Page extract Block Start

There were only 71 characters in preamble-less training sets. After seeing that it was working, I cranked up my system to faster machine (I couldn’t get it to work after switching to GPU mode, which was my original intension…my guess it has something to do with the compiling of Torch without a GPU—I burned too many hours try to fix this so instead keep the training in non-GPU mode). And so, after about 18 hours it finished:

5159/5160 (epoch 29.994), train_loss = 0.47868490, grad/param norm = 4.2709
evaluating loss over split index 2
saving checkpoint to cv/mozart/lm_lstm_epoch30.00_0.5468.t7

Note: I played only a little bit with dropout rates (for regularization) so there's obviously a lot more to try here. 

Sampling with the model

Models having been built, now it was time to sample. Here’s an example

th sample.lua cv/beethoven/lm_lstm_epoch12.53_0.6175.t7 
               -temperature 0.8 -seed 1 -primetext "@" \
               -sample 1 -length 15000 -gpuid -1 > b5_0.8.txt

The -primetext @ basically says “start the measure”.  The -length 15000 requests 15k characters (a somewhat lengthy score). The -temperature 0.8 leads to a conservative exploration. The first two measures from the Mozart sample yeilds:

8r      16cc#\LL        .
.       16ee\   .
8r      16cc#\  .
. 16dd \ JJ.
4r      16gg#\LL        .
.       16aa\   .
.       16dd\   .
. 16ff # \ JJ).
.       16dd\LL .
.       16gg'\  .
.       16ee\   .
.       16gg#\JJ        .
*clefF4 *       *
8.GG#\L 16bb\LL .
.       16ee\   .
8F#\    16gg\   .
. 16ee # \ YY.
8G\     16ff#\LL        .
.       16bb\   .
8G#\    16ff#\  .
.       16gg#\  .
8G#\J   16ff#\  .
.       16ccc#\JJ       .

Page extract Block End

- Problem to work on: According to the page extract, what does the -primetext @ option tell the sampler to do?

Dataset Block Start

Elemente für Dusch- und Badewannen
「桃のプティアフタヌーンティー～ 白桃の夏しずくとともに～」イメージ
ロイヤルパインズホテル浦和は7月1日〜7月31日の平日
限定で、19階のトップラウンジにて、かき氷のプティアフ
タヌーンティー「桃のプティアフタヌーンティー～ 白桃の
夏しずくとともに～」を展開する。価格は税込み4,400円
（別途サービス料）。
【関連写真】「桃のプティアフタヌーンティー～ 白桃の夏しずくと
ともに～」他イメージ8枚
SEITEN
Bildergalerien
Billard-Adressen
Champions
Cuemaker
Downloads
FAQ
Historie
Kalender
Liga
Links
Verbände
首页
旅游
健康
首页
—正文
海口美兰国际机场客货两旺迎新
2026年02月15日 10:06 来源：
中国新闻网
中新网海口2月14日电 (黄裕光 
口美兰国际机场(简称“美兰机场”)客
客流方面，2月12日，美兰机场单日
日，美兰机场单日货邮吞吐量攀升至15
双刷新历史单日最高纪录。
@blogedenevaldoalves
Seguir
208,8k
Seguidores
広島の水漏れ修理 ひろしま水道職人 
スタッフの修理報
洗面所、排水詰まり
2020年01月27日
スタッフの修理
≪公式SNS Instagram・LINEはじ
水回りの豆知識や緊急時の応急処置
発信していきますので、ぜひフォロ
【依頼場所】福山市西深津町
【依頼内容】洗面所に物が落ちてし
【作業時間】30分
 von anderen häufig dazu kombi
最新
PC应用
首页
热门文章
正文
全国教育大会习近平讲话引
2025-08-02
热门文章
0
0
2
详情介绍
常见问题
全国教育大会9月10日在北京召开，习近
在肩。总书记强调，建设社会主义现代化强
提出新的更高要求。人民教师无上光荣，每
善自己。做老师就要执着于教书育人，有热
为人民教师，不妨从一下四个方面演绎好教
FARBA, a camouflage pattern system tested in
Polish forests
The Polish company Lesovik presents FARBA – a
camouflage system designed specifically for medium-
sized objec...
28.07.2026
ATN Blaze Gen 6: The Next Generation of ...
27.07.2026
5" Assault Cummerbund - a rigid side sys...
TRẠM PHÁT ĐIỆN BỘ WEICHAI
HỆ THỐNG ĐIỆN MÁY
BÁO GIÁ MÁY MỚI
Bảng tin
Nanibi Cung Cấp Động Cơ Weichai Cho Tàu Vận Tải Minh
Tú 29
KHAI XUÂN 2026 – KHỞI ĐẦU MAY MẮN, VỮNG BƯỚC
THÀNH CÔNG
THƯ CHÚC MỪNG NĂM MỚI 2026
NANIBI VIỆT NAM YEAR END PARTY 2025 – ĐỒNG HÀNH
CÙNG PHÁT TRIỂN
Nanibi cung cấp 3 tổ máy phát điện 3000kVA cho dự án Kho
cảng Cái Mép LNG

Dataset Block End

- Task solution: It tells the sampler to start the measure.